→ **RECORDS SUPPLIED**:
____________
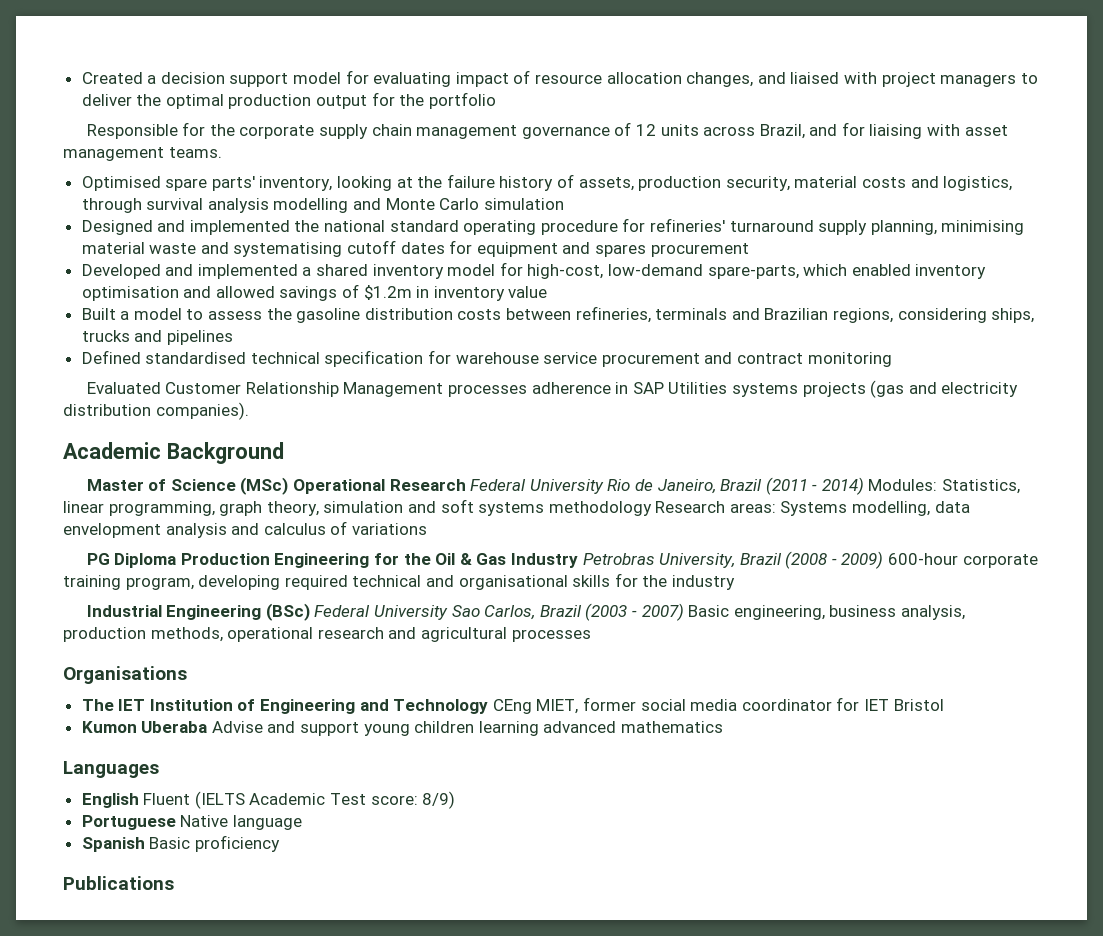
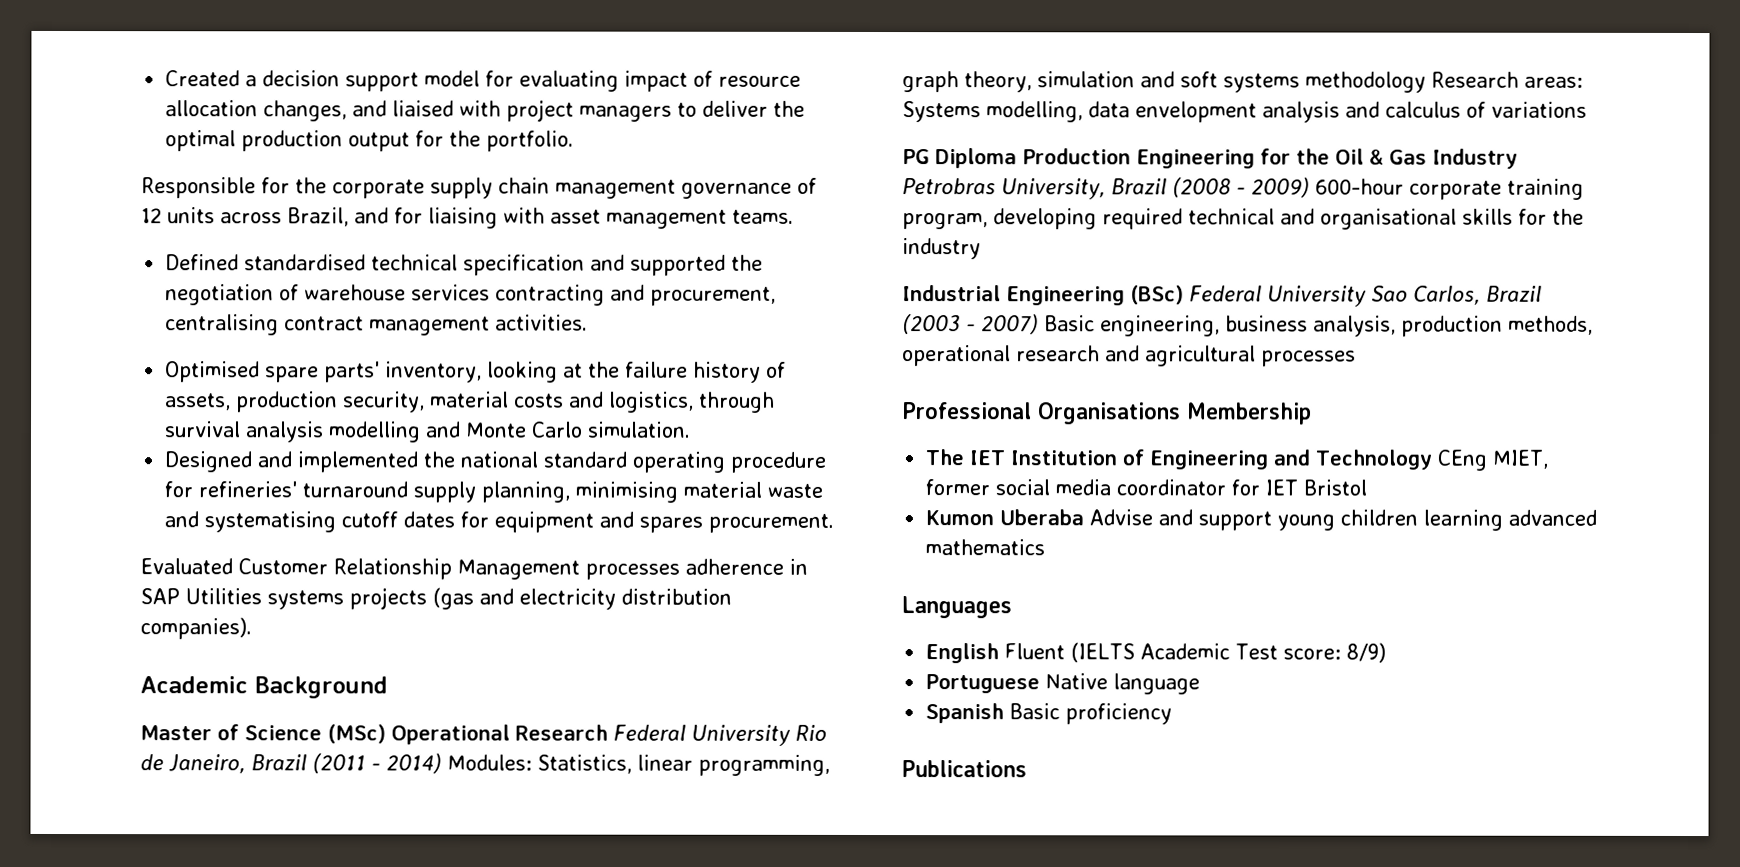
[428,92,496,109] portfolio -> [486,130,575,152] portfolio.
(222, 152) none -> [165,254,764,276] [165,284,777,306] [165,314,589,336] // Defined standardised technical specification and supported the negotiation of warehouse services contracting and procurement, centralising contract management activities.
[483,198,564,210] simulation -> [587,421,692,438] simulation.
[650,243,749,257] [81,262,987,279] [81,284,548,301] [81,306,1035,323] [81,330,233,345] [81,350,892,367] procurement // Developed and implemented a shared inventory model for high-cost, low-demand spare-parts, which enabled inventory optimisation and allowed savings of $1.2m in inventory value // Built a model to assess the gasoline distribution costs between refineries, terminals and Brazilian regions, considering ships, trucks and pipelines // Defined standardised technical specification for warehouse service procurement and contract monitoring -> [708,513,835,533] procurement.
(591, 635) none -> [902,402,1032,420] Professional
(187, 675) none -> [1187,402,1312,425] Membership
____________
→ **EXERCISE INSTRUCTIONS**:
Wherever the listing shows a picture, omit it and output the rest exactly as given.

→ **ANSWER TO THIS EXERCISE**:
[428,92,496,109] portfolio -> [486,130,575,152] portfolio.
(222, 152) none -> [165,254,764,276] [165,284,777,306] [165,314,589,336] // Defined standardised technical specification and supported the negotiation of warehouse services contracting and procurement, centralising contract management activities.
[483,198,564,210] simulation -> [587,421,692,438] simulation.
[650,243,749,257] [81,262,987,279] [81,284,548,301] [81,306,1035,323] [81,330,233,345] [81,350,892,367] procurement // Developed and implemented a shared inventory model for high-cost, low-demand spare-parts, which enabled inventory optimisation and allowed savings of $1.2m in inventory value // Built a model to assess the gasoline distribution costs between refineries, terminals and Brazilian regions, considering ships, trucks and pipelines // Defined standardised technical specification for warehouse service procurement and contract monitoring -> [708,513,835,533] procurement.
(591, 635) none -> [902,402,1032,420] Professional
(187, 675) none -> [1187,402,1312,425] Membership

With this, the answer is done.